Fig. 3: Tuning hybrid modes by WO_x/WSe₂ layer number and laser frequency.

Near-field amplitude images of, a WOx/graphene/α-MoO₃ with ~0.60 eV hole doping and, b WO_x/1L-WSe₂/graphene/α-MoO₃ with ~0.45 eV hole doping. [100] and [001] modes are visibly less anisotropic in the more highly doped sample. c Near-field line profiles showing that increasing doping level substantially increases the wavelength of [001] modes, but only marginally increases [100] mode wavelengths.

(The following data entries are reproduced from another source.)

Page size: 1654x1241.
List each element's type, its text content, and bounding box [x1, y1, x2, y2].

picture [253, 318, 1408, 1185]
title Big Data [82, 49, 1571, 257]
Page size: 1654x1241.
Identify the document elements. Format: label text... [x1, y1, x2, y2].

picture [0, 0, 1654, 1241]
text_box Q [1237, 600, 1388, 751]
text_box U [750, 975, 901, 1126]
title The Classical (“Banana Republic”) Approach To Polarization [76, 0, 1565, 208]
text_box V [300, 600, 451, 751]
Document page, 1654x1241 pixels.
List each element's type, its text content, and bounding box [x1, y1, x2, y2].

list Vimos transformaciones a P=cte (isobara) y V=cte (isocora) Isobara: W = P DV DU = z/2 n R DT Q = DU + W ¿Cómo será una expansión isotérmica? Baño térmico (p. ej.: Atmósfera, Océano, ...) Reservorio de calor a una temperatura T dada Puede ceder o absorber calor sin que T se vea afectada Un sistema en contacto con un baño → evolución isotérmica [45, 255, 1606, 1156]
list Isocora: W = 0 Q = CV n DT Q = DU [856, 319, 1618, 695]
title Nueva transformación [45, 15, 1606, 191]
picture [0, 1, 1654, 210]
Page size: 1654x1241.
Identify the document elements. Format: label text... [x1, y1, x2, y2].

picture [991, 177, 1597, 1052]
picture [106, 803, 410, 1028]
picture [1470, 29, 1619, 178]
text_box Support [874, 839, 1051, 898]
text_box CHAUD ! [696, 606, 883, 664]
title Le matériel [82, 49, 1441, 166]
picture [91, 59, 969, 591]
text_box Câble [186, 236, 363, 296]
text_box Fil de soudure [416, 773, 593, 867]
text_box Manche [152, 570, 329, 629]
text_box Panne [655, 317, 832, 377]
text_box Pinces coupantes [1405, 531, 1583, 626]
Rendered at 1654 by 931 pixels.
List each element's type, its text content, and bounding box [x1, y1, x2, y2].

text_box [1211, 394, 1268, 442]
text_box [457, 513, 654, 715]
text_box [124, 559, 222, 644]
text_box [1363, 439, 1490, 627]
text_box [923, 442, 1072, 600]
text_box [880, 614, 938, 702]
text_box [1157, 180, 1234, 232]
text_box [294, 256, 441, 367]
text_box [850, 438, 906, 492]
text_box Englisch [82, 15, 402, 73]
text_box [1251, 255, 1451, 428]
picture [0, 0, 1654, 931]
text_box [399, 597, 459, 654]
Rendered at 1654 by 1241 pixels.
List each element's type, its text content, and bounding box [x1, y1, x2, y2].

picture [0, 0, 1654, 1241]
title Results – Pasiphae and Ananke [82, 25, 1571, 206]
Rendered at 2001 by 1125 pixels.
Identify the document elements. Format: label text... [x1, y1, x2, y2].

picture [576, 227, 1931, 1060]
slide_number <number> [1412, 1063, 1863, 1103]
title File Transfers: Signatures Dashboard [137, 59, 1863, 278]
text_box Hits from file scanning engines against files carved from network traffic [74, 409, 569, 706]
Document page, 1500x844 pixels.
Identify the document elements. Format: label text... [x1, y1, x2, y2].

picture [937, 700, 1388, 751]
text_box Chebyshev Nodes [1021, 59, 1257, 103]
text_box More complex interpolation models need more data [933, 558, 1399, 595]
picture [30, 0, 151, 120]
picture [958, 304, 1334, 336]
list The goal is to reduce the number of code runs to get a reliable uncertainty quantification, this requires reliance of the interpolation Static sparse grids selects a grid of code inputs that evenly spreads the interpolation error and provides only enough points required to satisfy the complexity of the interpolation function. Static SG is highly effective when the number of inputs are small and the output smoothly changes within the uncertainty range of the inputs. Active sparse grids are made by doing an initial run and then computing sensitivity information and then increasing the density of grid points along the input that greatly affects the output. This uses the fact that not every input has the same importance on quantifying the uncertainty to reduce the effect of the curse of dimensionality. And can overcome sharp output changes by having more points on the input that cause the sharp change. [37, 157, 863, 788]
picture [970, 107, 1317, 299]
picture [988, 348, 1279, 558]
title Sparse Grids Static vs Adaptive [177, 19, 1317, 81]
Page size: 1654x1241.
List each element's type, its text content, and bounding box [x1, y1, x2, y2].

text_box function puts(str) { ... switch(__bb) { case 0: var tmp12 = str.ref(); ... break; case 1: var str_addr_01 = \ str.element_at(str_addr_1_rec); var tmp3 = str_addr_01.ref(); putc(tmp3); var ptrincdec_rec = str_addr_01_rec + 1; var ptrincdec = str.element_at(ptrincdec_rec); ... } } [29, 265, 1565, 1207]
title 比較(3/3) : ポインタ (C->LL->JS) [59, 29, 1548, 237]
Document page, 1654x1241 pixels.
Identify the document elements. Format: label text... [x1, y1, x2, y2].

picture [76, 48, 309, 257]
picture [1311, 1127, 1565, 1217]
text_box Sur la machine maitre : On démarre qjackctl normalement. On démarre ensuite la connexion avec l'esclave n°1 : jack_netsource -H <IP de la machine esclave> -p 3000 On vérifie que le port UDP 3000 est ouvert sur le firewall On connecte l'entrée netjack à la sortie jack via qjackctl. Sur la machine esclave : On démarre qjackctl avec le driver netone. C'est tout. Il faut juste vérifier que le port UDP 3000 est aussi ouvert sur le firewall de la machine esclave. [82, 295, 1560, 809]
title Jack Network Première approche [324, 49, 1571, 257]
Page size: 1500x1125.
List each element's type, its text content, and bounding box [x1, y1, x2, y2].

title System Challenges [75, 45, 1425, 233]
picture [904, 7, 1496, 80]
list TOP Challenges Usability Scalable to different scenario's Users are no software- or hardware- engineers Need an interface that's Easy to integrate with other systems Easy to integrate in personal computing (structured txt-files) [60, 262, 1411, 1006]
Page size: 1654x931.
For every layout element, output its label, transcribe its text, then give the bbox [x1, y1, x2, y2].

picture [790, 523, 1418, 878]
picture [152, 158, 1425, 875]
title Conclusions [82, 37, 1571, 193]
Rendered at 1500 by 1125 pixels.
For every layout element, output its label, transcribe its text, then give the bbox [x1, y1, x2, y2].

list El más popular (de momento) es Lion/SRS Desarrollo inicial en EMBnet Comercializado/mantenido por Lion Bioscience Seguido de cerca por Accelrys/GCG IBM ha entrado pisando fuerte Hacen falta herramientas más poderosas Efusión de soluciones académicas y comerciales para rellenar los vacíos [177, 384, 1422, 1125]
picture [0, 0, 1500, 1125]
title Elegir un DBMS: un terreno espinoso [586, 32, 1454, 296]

Black dashed lines align the first peaks. d Line profiles extracted from the sample in b excited at different laser frequencies from 875–915 cm⁻¹. Note [001] modes in b are reflected from a physical boundary of the WO_x/graphene layer at 8° from the [001], which is practically equivalent to the [001] direction (Supplementary Fig. 6). e Momenta from fitting profiles in d are consistent with the dispersion calculated from the imaginary part of the p-polarized reflection coefficient. \({\omega }_{{TO}({LO})}^{j}\) are TO(LO) frequencies of \(j\)-axis phonons: values plotted as white dashed lines. Note that there is a splitting at \({\omega }_{{TO}}^{b}\) from the upper Reststrahlen band phonon not considered in Eq. 1. f Calculated dispersion of phonon polaritons in bare α-MoO₃ showing the absence of [001] modes for \(\omega\)=875–915 cm⁻¹.